На все про все у меня ушло без малого четыре часа. Анкету пришлось переписывать трижды, так как некоторые выбранные варианты ответов противоречили общепринятой философии фонда.

Следующим этапом на пути к получению заветного пропуска было личное собеседование у настоятеля храма, но он смог принять меня только после завершения вечерней службы. Еще два потраченных впустую часа. Сто двадцать минут, семь тысяч двести секунд. За это время я бы успела доехать до Сашиной больницы и вернуться обратно…

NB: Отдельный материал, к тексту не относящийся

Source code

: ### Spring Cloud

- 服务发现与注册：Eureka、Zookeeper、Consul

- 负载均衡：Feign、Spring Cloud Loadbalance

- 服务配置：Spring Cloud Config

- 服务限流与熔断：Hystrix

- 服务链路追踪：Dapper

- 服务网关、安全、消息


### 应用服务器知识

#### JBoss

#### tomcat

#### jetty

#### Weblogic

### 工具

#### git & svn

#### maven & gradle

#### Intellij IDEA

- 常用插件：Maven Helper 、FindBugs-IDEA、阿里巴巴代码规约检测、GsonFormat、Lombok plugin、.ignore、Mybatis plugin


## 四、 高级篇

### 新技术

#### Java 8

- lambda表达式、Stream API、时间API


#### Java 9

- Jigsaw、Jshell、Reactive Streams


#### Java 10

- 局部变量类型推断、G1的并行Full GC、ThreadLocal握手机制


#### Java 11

Я едва сдерживала гнев, когда предстала перед проницательным взором старшего духовника. Боже, это был настоящий крах. Попробуйте представить беседу настоятеля монастыря, облаченного в длинную рясу, с некрещённой девчонкой в джинсах и толстовке, ни разу не исповедовавшейся, не знающей ни одной молитвы, ни имён святых, чьи благородные лики с праведным осуждением смотрели на меня с многочисленных икон. Я готова была провалиться сквозь землю, отчаянно думая только о том, что не видать мне официального согласия отца Порфирия как собственных ушей. Опустив голову и едва сдерживая слезы, я была готова к тому, что меня взашей выгонят из храма, окропив напоследок святой водой.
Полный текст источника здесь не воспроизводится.